Last month Coda’s Isobel Cockerell reported how investors were being urged to pull their money out of companies that have links to China’s ongoing mass internment and forced labor campaign in the northwestern region of Xinjiang.

Investor Alliance of Human Rights, a non-profit initiative focusing on responsible business conduct, published a report where it urged investors to assess companies’ human rights impact on minorities in Xinjiang. 

Last week, The Walt Disney Company came under fire from human rights activists who called for a boycott of the studio’s latest release, “Mulan”, after it emerged that the $200 million live-action film, which was partly shot in Xinjiang, ends with thanks to several government institutions, including the Xinjiang government’s publicity department. 

Hong Kong democracy activist Joshua Wong was among those who promoted the hashtags #BoycottMulan and #BanMulan on Twitter.

In Xinjiang, authorities are believed to have detained as many as one million Uyghurs and members of other minority groups in internment camps, officially described as vocational education and training centers. In June, Coda Story analyzed videos on the Chinese version of TikTok, Douyin, which showed Uyghurs being forcibly transported in large numbers to factories around the country as part of what Beijing describes as a “poverty alleviation” initiative. 

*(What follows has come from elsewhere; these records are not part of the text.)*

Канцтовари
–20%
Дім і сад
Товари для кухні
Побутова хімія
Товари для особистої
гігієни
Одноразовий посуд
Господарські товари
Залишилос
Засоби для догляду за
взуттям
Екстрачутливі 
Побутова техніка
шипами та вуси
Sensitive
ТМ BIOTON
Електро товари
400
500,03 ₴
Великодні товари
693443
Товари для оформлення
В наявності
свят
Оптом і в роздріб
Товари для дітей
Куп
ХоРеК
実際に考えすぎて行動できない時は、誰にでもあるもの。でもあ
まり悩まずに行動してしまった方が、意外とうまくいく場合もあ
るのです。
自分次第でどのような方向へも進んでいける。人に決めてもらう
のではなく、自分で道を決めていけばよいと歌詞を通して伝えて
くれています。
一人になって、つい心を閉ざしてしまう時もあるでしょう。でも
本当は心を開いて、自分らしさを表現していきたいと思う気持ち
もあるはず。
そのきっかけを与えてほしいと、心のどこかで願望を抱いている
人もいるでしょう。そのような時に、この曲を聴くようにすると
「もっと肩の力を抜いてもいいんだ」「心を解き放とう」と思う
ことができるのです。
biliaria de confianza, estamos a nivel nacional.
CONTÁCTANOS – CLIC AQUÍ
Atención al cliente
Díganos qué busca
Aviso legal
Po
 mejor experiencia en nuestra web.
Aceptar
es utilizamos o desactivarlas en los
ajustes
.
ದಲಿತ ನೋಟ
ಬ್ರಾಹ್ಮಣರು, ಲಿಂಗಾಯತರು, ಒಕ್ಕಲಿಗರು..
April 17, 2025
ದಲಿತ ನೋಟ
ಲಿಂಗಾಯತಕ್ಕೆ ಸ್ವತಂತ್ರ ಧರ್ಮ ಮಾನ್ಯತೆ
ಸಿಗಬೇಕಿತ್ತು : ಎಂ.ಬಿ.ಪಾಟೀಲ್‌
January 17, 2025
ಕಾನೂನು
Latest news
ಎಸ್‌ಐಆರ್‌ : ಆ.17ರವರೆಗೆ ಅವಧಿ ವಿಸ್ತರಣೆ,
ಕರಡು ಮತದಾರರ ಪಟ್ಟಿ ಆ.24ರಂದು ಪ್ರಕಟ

Louisa Greve, director of global advocacy at Uyghur Human Rights Project, said investors should pressure Disney to make a bold move to salvage its reputation. “Investors should press Disney to make reparations for its complicity. Tens of thousands of separated Uyghur families in the diaspora are stranded in nearby countries without legal status to work, to access medical cases, to enroll their children to attend school. Thousands are being made stateless as their Chinese passports expire, while China refuses to renew their passports unless they return to China, where they would face horrific human rights abuses.”

In the wake of the overseas controversy, Chinese state publication Global Times, citing analysts, described the calls to boycott “Mulan” as “narrow-minded attacks on Xinjiang.” According to Reuters, major media companies in China have received a notice from Cyberspace Administration of China to not cover the movie.

“Disney’s Mulan disaster will surely be a universal case study for reputational-risk experts for years to come,” added Greve. “Every brand must already be scrambling to be sure they are not the next Disney.”